“因为她爱你,够了吗?没有人是无情的,没有人是不值得被爱的…影,她好久没哭了,真羡慕你们…还能这么潇洒地,脱去所有伪装和面目,为一己私情拼上所有…如果,如果是我们的话,只有死后,只剩下灵魂的时候,才能找到自己曾经丢失的幸福,和她欢爱,哭闹,缠绵…并且…永恒。”
“我要救她。”
“去吧,但你想好怎么救了?魔神祟气永恒不灭,没有其他方式消耗掉的话…”
“那就把它逼出来,我跟它过两招。”
“就算是将军来,要再斩一次魔神也要缠斗数日,绫华撑不到那时候,要能来硬的她早做了,看着她孤独地死去,谁心里接受得了…”
“那难道,就真的…”
“仅仅为了排除祟神的话,神樱会将她的肉体毁灭,通过根系将污浊排入暗海,她的魂魄不会消散,会去往另一个世界,假若你记得…为她做一个人偶,或是学了能给人重塑肉身的禁忌…”

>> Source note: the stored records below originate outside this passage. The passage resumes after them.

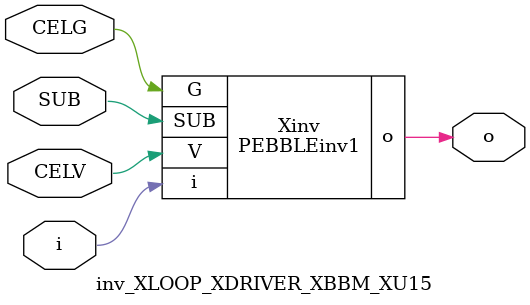
<source format=v>



module PEBBLEinv1 ( o, G, SUB, V, i );

  input V;
  input i;
  input G;
  output o;
  input SUB;
endmodule

//Celera Confidential Do Not Copy inv_XLOOP_XDRIVER_XBBM_XU15
//Celera Confidential Symbol Generator
//5V Inverter
module inv_XLOOP_XDRIVER_XBBM_XU15 (CELV,CELG,i,o,SUB);
input CELV;
input CELG;
input i;
input SUB;
output o;

//Celera Confidential Do Not Copy inv
PEBBLEinv1 Xinv(
.V (CELV),
.i (i),
.o (o),
.SUB (SUB),
.G (CELG)
);
//,diesize,PEBBLEinv1

//Celera Confidential Do Not Copy Module End
//Celera Schematic Generator
endmodule

</source>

思考着她给我的解释,不禁苦笑出来,回忆往昔,她的音容笑貌像是芒刺一般在心口穿插,搅动着愤懑的气血。
我向她走近,祭礼中心的少女已经褪去了青涩,她一身锦绣,跪坐着向神樱祈祷,解开马尾辫,像个真正的妇人那样将头发盘绕,扎起。
抹一口唇脂,敬一盏清酒,仰头痛饮,瓷杯边缘空留唇印,象征着成熟女人的吻唇杯放进盒中,和她少女时的梳子,白鹭公主画下的折扇,三件遗物一起,简单而静美地概括了绫华,作为女儿,公主,我的妻子,一生的画卷。